- Opening Delimiter -
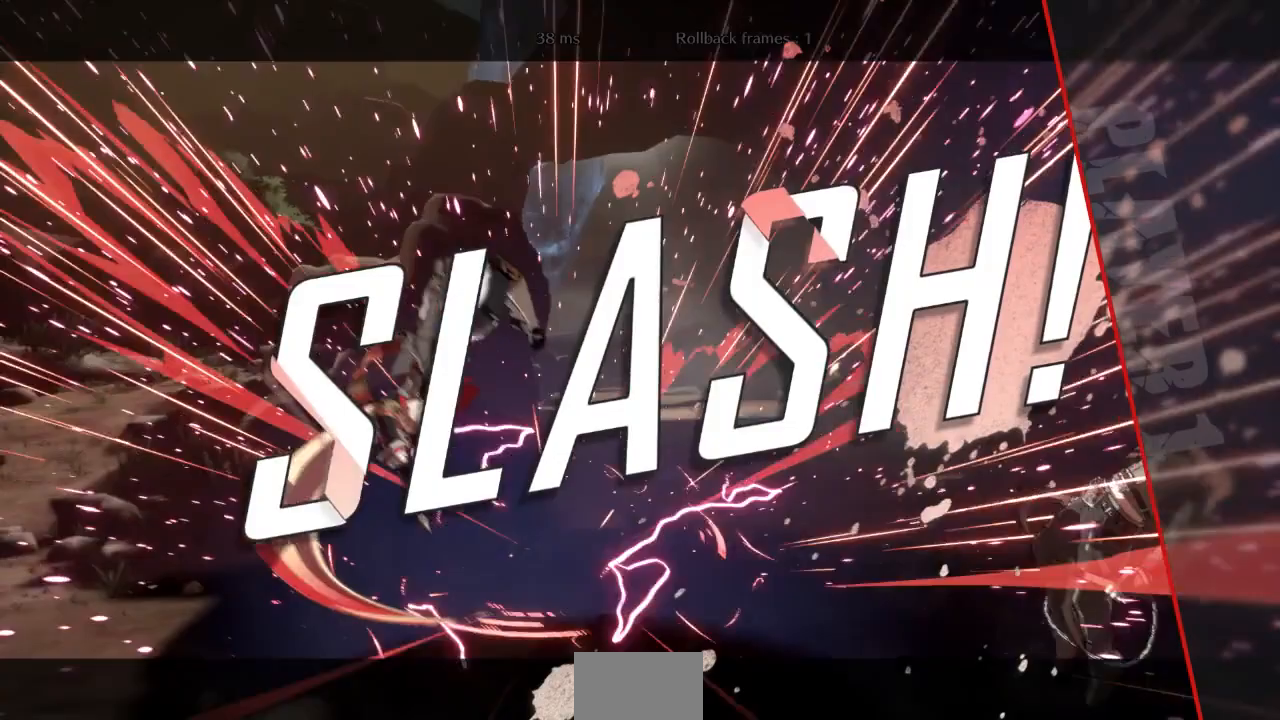
Gameplay with a controller (arcade stick); each line is a JSON object with the inputs held at the frame after it. "events" lists button and stick changes between this image and that frame as [ms after this image, input, new state], when the widget could be followed in between. Not read: L3 R3 SELECT START other_buttons.
{"buttons": [], "events": []}
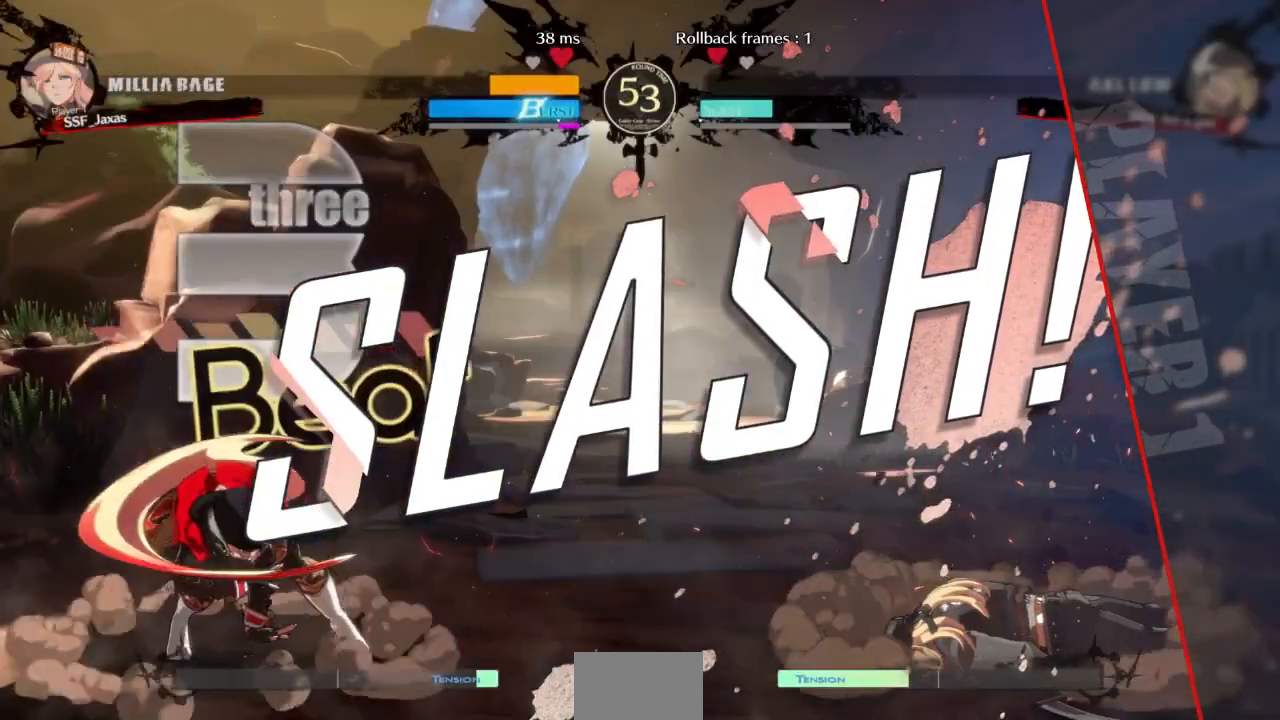
{"buttons": [], "events": []}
- Closing Delimiter -
Return the whole listing word for word. Pictures stay out of it.

Gameplay with a controller (arcade stick); each line is a JSON object with the inputs held at the frame after it. "events" lists button and stick changes between this image and that frame as [ms after this image, input, new state], when the widget could be followed in between. Not read: L3 R3 SELECT START other_buttons.
{"buttons": [], "events": []}
{"buttons": [], "events": []}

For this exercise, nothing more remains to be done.